“The outcome of the execution of E-type software entails a degree of uncertainty, the outcome of execution cannot be absolutely predicted”, or more fully, “Even if the outcome of past execution of an E-type program has previously been admissible, the outcome of further execution is inherently uncertain; that is, the program may display inadmissible behaviour or invalid results”.
The above statement is an extract from Meir Lehman’s “Software Uncertainty Principles”. The E-type systems are the systems that almost all of us work on developing. These systems are prone to many bugs, many performance issues and production incidents.
Most of us work on these types of systems every day and every one of us tries to optimise, this or that thing to reduce the number of bugs, to make the systems less prone to defects and to make each successive execution of the system predictable.
What has changed what kind of new principles we have now in the industry that would contribute to make the systems ’products’ performance more predictable?
A handful of principles and tools come together to solve this issue.
My suggestion is to use the combination of:
SCRUM, Test Driven Development, Selenium, Continuous Integration, cfEngine
Let’s look at the points in separate then discuss the whole together.
Agile software development methodologies, such as SCRUM, increase the transparency of the whole environment.

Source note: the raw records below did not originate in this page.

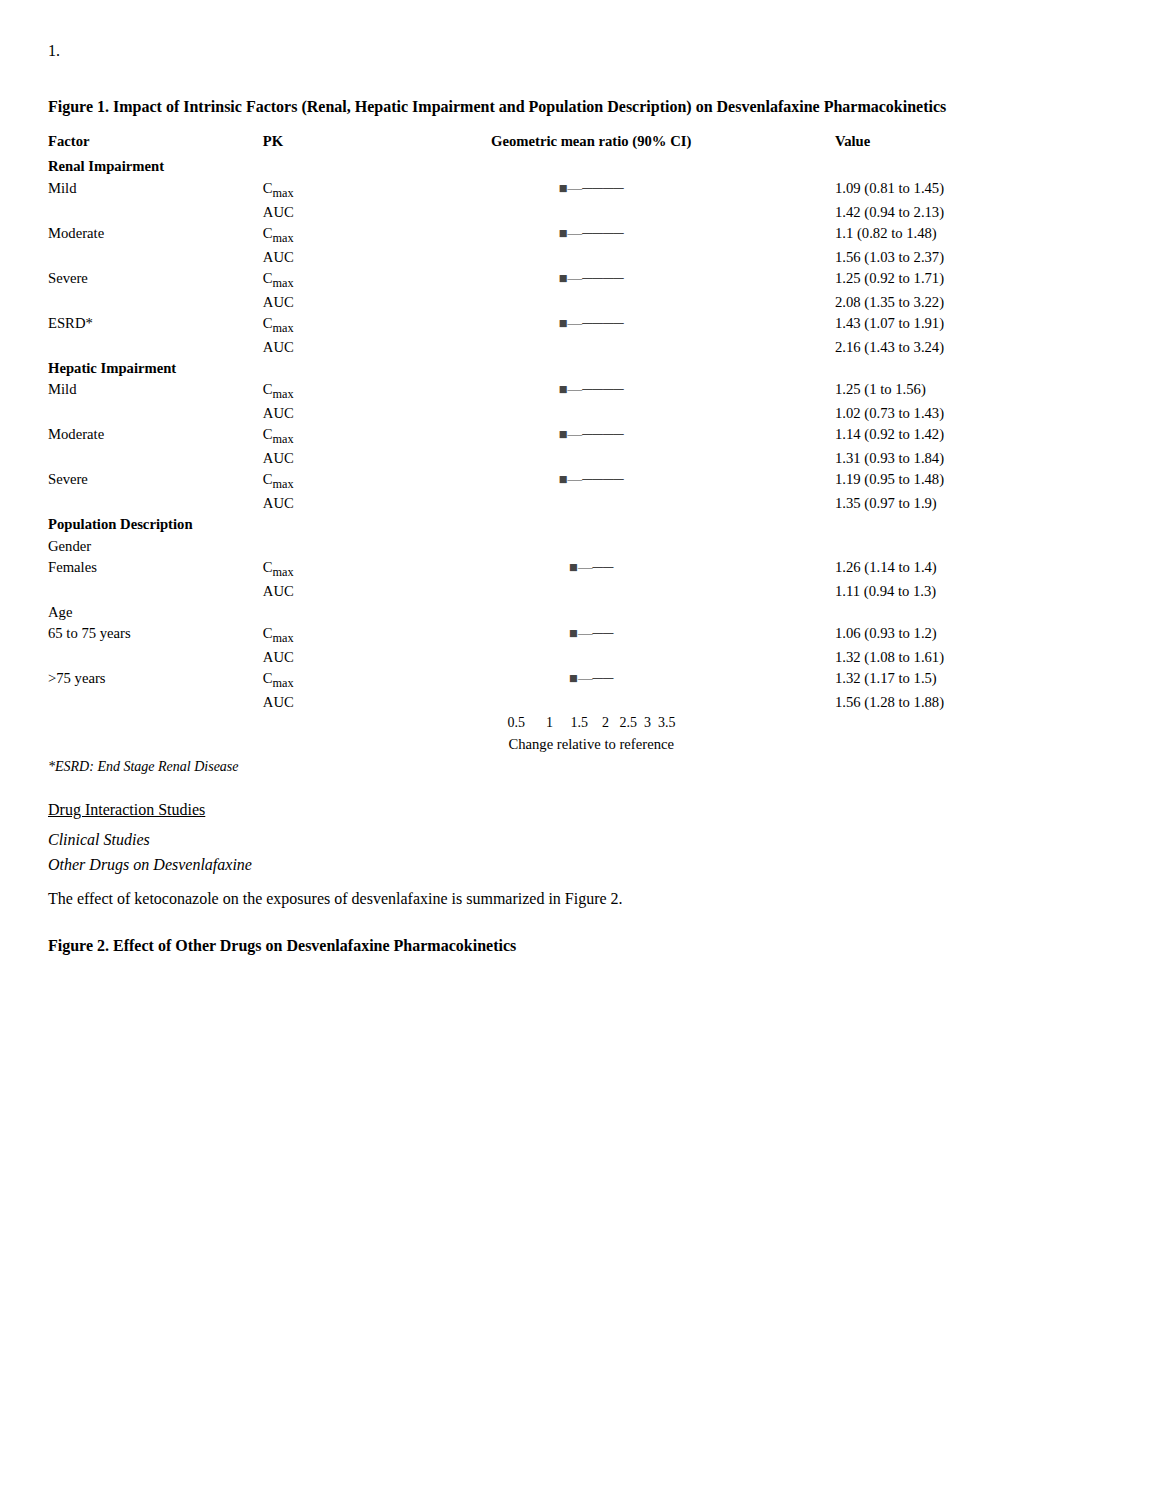1.
Figure 1. Impact of Intrinsic Factors (Renal, Hepatic Impairment and Population Description) on Desvenlafaxine Pharmacokinetics
Forest plot data: geometric mean ratio with 90% confidence interval for C max and AUC of desvenlafaxine by intrinsic factor, relative to reference.
| Factor | PK | Geometric mean ratio (90% CI) | Value |
| --- | --- | --- | --- |
| Renal Impairment |
| Mild | C max | ■—──── | 1.09 (0.81 to 1.45) |
| AUC | 1.42 (0.94 to 2.13) |
| Moderate | C max | ■—──── | 1.1 (0.82 to 1.48) |
| AUC | 1.56 (1.03 to 2.37) |
| Severe | C max | ■—──── | 1.25 (0.92 to 1.71) |
| AUC | 2.08 (1.35 to 3.22) |
| ESRD* | C max | ■—──── | 1.43 (1.07 to 1.91) |
| AUC | 2.16 (1.43 to 3.24) |
| Hepatic Impairment |
| Mild | C max | ■—──── | 1.25 (1 to 1.56) |
| AUC | 1.02 (0.73 to 1.43) |
| Moderate | C max | ■—──── | 1.14 (0.92 to 1.42) |
| AUC | 1.31 (0.93 to 1.84) |
| Severe | C max | ■—──── | 1.19 (0.95 to 1.48) |
| AUC | 1.35 (0.97 to 1.9) |
| Population Description |
| Gender |
| Females | C max | ■—── | 1.26 (1.14 to 1.4) |
| AUC | 1.11 (0.94 to 1.3) |
| Age |
| 65 to 75 years | C max | ■—── | 1.06 (0.93 to 1.2) |
| AUC | 1.32 (1.08 to 1.61) |
| >75 years | C max | ■—── | 1.32 (1.17 to 1.5) |
| AUC | 1.56 (1.28 to 1.88) |
| | 0.5 1 1.5 2 2.5 3 3.5 | |
| | Change relative to reference | |
*ESRD: End Stage Renal Disease
Drug Interaction Studies
Clinical Studies
Other Drugs on Desvenlafaxine
The effect of ketoconazole on the exposures of desvenlafaxine is summarized in Figure 2.
Figure 2. Effect of Other Drugs on Desvenlafaxine Pharmacokinetics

The issues and problems are quickly highlighted, and it is encouraged in lean working environments to try to concentrate on the ways of preventing problems like that, rather than on the problem that resulted because of it. Meaning, if you have a bug that occurred on production, do not blame the person who caused the bug during the implementation but try to see what in the whole release process went wrong that the bug was missed.
The short iterating cycles of the Agile development methodologies and the emphasis to have Shippable product after each iteration (Sprint, as in SCRUM) makes the development teams to approach the testing more seriously, to make sure the product is tested completely and make sure the future executions of the system are predictable.

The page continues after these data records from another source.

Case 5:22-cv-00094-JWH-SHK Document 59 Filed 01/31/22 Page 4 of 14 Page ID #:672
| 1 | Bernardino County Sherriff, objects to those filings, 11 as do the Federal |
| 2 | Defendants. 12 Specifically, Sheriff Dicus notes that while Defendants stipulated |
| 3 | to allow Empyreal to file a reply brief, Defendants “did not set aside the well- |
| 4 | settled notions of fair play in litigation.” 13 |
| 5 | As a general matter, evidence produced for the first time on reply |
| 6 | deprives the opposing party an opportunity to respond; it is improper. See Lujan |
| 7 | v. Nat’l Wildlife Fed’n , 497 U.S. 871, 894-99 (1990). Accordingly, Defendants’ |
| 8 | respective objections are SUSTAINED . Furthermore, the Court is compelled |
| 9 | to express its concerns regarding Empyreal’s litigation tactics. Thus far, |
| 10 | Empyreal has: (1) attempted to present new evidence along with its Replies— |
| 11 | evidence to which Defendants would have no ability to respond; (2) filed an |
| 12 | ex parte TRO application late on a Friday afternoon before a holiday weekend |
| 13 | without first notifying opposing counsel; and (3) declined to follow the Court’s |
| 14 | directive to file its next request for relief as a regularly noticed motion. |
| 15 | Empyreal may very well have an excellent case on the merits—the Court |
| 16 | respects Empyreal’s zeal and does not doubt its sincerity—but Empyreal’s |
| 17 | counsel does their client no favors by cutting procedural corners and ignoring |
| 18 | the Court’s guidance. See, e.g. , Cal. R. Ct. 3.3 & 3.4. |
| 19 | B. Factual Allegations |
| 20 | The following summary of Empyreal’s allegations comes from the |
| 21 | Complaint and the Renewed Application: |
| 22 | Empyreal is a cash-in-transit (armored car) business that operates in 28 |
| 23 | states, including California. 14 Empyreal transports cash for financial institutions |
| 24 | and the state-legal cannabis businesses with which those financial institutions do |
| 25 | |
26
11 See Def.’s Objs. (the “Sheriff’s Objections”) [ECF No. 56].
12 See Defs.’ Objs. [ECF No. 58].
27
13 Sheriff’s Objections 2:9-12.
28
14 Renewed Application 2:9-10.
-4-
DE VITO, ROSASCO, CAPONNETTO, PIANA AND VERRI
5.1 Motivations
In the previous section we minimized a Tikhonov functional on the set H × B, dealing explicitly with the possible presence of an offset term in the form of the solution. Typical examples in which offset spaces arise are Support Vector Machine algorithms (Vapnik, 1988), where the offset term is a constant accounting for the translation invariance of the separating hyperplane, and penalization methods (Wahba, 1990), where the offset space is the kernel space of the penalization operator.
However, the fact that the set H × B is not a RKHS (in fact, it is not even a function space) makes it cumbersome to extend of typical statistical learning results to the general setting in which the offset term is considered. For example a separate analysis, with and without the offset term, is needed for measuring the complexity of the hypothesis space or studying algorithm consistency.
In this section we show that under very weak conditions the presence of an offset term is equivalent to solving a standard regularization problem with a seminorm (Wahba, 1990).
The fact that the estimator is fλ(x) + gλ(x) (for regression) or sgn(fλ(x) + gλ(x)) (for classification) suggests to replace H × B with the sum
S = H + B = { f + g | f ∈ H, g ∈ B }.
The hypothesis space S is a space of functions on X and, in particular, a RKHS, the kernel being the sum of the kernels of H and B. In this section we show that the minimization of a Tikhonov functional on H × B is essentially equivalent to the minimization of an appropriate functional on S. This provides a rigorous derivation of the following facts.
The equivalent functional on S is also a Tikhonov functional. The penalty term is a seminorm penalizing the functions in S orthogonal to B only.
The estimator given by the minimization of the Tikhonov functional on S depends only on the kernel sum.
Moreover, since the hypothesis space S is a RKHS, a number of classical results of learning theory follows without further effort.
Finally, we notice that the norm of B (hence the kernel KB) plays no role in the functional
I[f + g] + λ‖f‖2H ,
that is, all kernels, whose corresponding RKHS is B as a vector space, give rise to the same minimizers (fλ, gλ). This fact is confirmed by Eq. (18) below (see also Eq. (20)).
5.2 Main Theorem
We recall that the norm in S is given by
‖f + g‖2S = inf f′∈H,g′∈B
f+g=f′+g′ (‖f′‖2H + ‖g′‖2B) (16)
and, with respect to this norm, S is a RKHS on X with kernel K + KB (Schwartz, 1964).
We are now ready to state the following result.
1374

The Test Driven Development is a relatively new approach to software development, that encourages developers to write Tests first, and then start coding their functionality. Let’s take a closer look.
Imagine I am implementing functionality that when I hit a button, a light bulb illuminates. I write a Test first, check that the light bulb is illuminated. At first the test(s) will be failing, but as soon as the functionality is implemented, the assertions will be true and the tests will work as intended.
This will ensure that every piece of functionality developed is wrapped with tests, resulting in an increased Test Coverage. This in the end means that the system is being tested more thoroughly and in a more detail.
Moving on to another way of testing, that makes everything even better. Selenium is a tool that allows browser based UI testing. The development team members prepare and maintain Selenium tests according to the Acceptance Criteria of the User Stories (features) they implement. A nice collection of Selenium tests is soon collected, with at least the most critical flows of the system being checked by the automated tests, instead of using testers.
The heart of all of this is the Continuous Integration tool that checks out the code from the repository, runs it against the Unit Tests, runs static code analysis checks, deploys the system and runs Selenium acceptance tests.
Cfengine is a policy-based configuration management system that provides automated configuration and maintenance of servers, from a policy specification. In our case and in our process it is required to make sure that the parameters of the environment, where our E-Type system operates are correct, and are the same on all environments that our system runs on. The more confident we want to be in the executions of our system, the more the external factors affecting our system need to be stable.
All of these bring us to an environment, where in every stage of the software development process the code/system/product is checked to make sure it is robust. Many feedback points are available that give a lot of info on the status of the product:
After the execution of the build, static code analysis, unit tests, deployment, selenium tests
If followed carefully and when the development team feels comfortable working with this approach then the risk factor from the Uncertainty Principle decreases, because in every stage of the process the integrity and robustness of the system is ensured, and the doubt about the outcome of further execution of the E-Type system is becoming to diminish.